Data extracted from a collection
=== Begin Enclosure ===

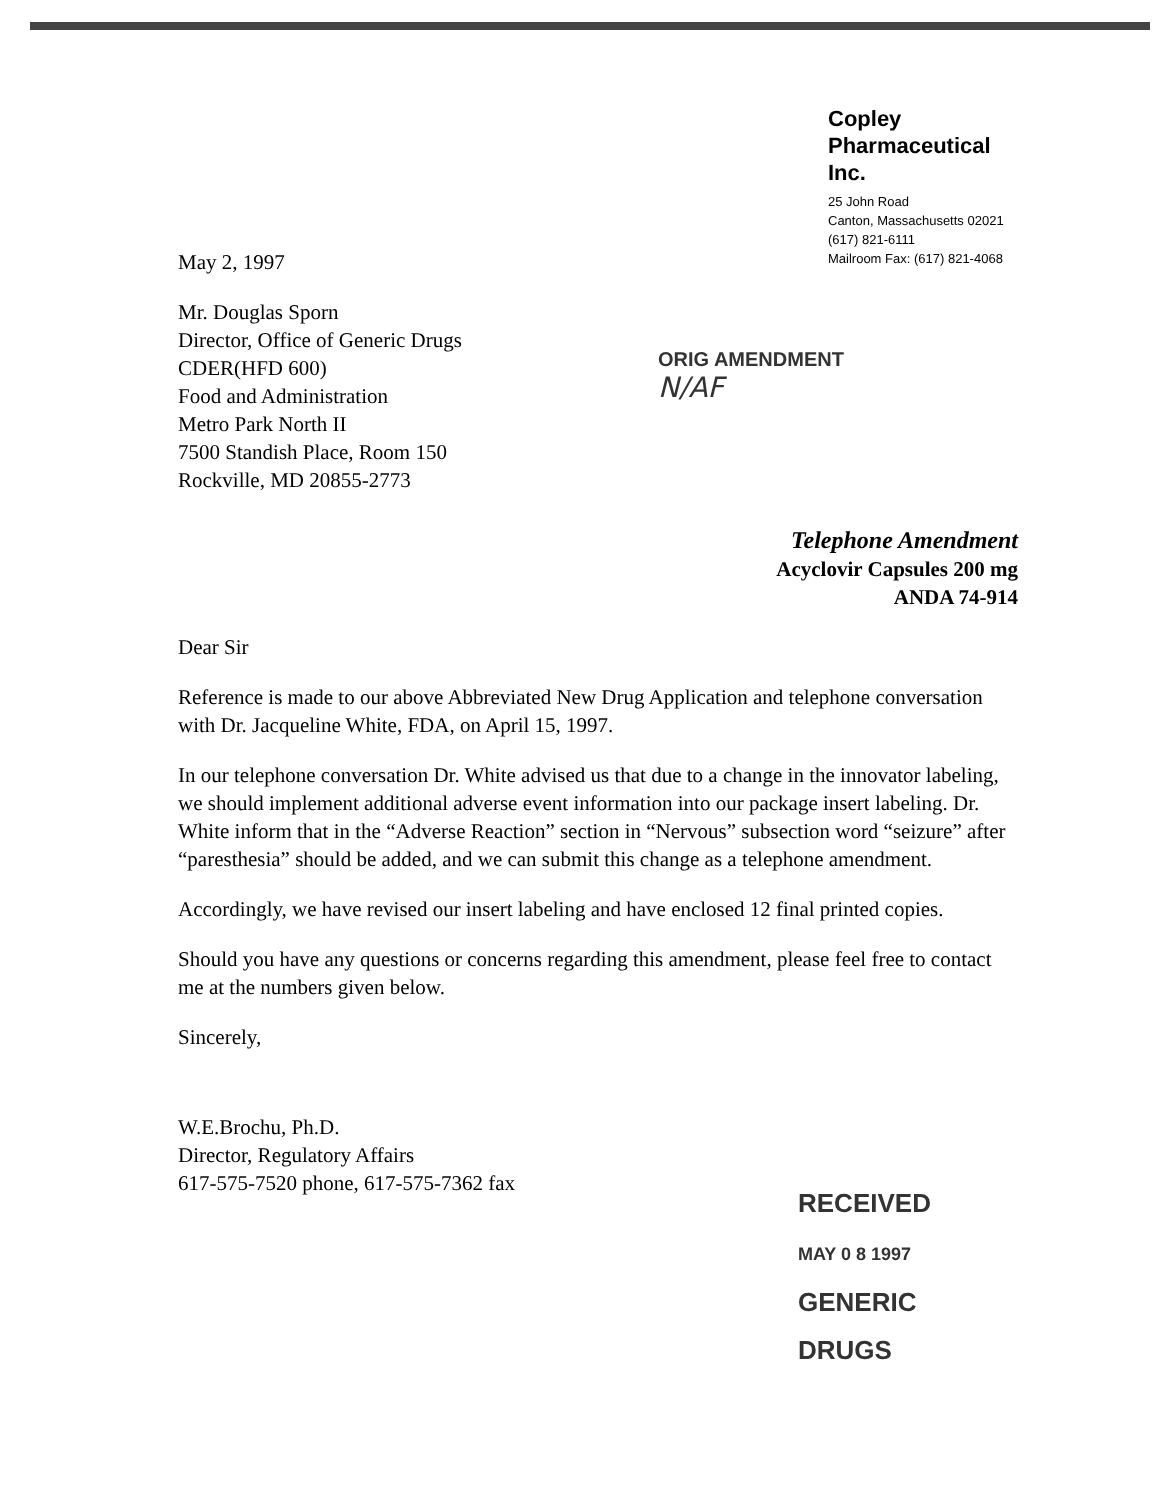Copley
Pharmaceutical
Inc.
25 John Road
Canton, Massachusetts 02021
(617) 821-6111
Mailroom Fax: (617) 821-4068
May 2, 1997
Mr. Douglas Sporn
Director, Office of Generic Drugs
CDER(HFD 600)
Food and Administration
Metro Park North II
7500 Standish Place, Room 150
Rockville, MD 20855-2773
ORIG AMENDMENT
N/AF
Telephone Amendment
Acyclovir Capsules 200 mg
ANDA 74-914
Dear Sir
Reference is made to our above Abbreviated New Drug Application and telephone conversation with Dr. Jacqueline White, FDA, on April 15, 1997.
In our telephone conversation Dr. White advised us that due to a change in the innovator labeling, we should implement additional adverse event information into our package insert labeling. Dr. White inform that in the “Adverse Reaction” section in “Nervous” subsection word “seizure” after “paresthesia” should be added, and we can submit this change as a telephone amendment.
Accordingly, we have revised our insert labeling and have enclosed 12 final printed copies.
Should you have any questions or concerns regarding this amendment, please feel free to contact me at the numbers given below.
Sincerely,
W.E.Brochu, Ph.D.
Director, Regulatory Affairs
617-575-7520 phone, 617-575-7362 fax
RECEIVED
MAY 0 8 1997
GENERIC DRUGS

=== End Enclosure ===

# What this task involves
Extract the lines above from the one containing "7500 Standish Place, Room 150" to the last line, both included, exactly as written.

# Task solution
7500 Standish Place, Room 150
Rockville, MD 20855-2773
ORIG AMENDMENT
N/AF
Telephone Amendment
Acyclovir Capsules 200 mg
ANDA 74-914
Dear Sir
Reference is made to our above Abbreviated New Drug Application and telephone conversation with Dr. Jacqueline White, FDA, on April 15, 1997.
In our telephone conversation Dr. White advised us that due to a change in the innovator labeling, we should implement additional adverse event information into our package insert labeling. Dr. White inform that in the “Adverse Reaction” section in “Nervous” subsection word “seizure” after “paresthesia” should be added, and we can submit this change as a telephone amendment.
Accordingly, we have revised our insert labeling and have enclosed 12 final printed copies.
Should you have any questions or concerns regarding this amendment, please feel free to contact me at the numbers given below.
Sincerely,
W.E.Brochu, Ph.D.
Director, Regulatory Affairs
617-575-7520 phone, 617-575-7362 fax
RECEIVED
MAY 0 8 1997
GENERIC DRUGS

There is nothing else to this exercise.